Albert Speer: His Battle with Truth (1995) is a biographical work on Albert Speer, German minister of Armaments during World War II. In it, Sereny explores how much Speer knew about the Holocaust. During the Nuremberg trials, Speer had avoided a death sentence, claiming all the while that he knew nothing of the Holocaust. However, Sereny concludes that Speer must have known based on a letter he wrote to the Jewish community in South Africa (after the war), and the fact that his closest assistant attended the Wannsee Conference (where the details of the genocide of the Jews were worked out) and could not have failed to inform him about the proceedings.

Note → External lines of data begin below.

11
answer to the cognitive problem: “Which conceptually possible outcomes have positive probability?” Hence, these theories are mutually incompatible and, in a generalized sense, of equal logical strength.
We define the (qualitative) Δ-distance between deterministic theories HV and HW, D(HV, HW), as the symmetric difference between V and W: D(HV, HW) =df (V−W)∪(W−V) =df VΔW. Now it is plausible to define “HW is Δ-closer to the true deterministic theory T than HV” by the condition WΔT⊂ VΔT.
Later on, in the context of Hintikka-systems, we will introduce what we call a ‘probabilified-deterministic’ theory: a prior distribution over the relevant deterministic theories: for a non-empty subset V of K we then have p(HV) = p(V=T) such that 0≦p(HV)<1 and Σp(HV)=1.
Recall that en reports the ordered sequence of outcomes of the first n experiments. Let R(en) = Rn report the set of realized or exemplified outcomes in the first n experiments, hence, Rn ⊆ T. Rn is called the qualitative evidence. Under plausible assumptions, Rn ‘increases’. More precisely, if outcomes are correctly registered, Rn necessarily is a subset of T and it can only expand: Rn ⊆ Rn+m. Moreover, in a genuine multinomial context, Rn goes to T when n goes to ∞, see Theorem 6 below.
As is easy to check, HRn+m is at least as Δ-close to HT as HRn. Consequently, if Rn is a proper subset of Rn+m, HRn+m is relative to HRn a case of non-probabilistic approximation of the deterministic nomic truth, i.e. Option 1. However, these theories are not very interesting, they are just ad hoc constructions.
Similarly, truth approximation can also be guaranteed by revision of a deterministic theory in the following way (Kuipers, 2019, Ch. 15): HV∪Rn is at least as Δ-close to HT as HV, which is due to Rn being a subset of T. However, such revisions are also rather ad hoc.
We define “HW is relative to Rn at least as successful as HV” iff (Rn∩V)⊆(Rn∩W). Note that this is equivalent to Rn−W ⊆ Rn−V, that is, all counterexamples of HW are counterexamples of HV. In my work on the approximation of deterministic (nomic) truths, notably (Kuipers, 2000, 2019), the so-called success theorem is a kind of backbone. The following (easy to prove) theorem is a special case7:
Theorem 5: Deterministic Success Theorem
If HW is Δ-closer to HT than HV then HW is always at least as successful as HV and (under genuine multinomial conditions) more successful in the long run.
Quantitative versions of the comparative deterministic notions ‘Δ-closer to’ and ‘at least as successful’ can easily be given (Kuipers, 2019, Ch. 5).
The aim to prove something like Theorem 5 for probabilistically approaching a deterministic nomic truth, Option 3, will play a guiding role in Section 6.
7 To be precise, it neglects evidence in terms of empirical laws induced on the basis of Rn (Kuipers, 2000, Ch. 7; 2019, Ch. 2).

In 1998, her second book on Mary Bell, Cries Unheard, caused controversy in the British press because she shared the publishing fee, from Macmillan Publishers, with Mary Bell for collaborating on the book. Sereny was initially criticized in the British press and by the British government, though the book quickly became, and remains, a standard text for professionals working with problem children.

Sereny wrote of her final book, The German Trauma (2002): "The nineteen chapters in this book, all intimately concerned with Germany before, during and since the end of the Third Reich, describe more or less sequentially what I saw and learned from 1938 to 1999, thus almost over a lifetime."

===David Irving libel suit===
British Holocaust denier David Irving initiated a libel case against Sereny and the Guardian Media Group for two reviews in The Observer where she asserted he deliberately falsified the historical record in an attempt to rehabilitate the Nazis. Irving maintained a personal animosity for Sereny, whom he calls "that shriveled Nazi hunter", for successfully refuting his claims since the publication of his book Hitler's War. In 1977, Sereny cross-checked the source he cited for his assertion that Hitler knew nothing about the "Final Solution", and therefore could not have ordered the "Final Solution". Gitta Sereny proved that Irving had made an additional assertion which would have contradicted his claim; "I know many of the same people as he does who were of Hitler's circle…". Ms. Sereny later said, "That is scary for him. He says, 'we jostle at the same trough'. The difference is that he loves that trough, and I don't. There is, I think, for him [David Irving], despair in all of this."
Although the case did not go to court, the cost to the Guardian Media Group of preparing its legal defence amounted to £800,000.

==Death==
Gitta Sereny died on 14 June 2012 at age 91 while in Addenbrooke's Hospital, Cambridge, after a long illness.

==Bibliography==
Her writings include:
- "The Case of Mary Bell" (1995)
- Into That Darkness: from Mercy Killing to Mass Murder, a study of Franz Stangl, the commandant of Treblinka (1974, second edition 1995)
- The Invisible Children: Child Prostitution in America, West Germany and Great Britain, London: Deutsch (1984)
- Albert Speer: His Battle with Truth (1995, 1996 paperback)
- Cries Unheard: The Story of Mary Bell (1998)
- The German Trauma: Experiences and Reflections, 1938–2001 (2002)

The second edition of The Case of Mary Bell contains an appendix on the murder of James Bulger.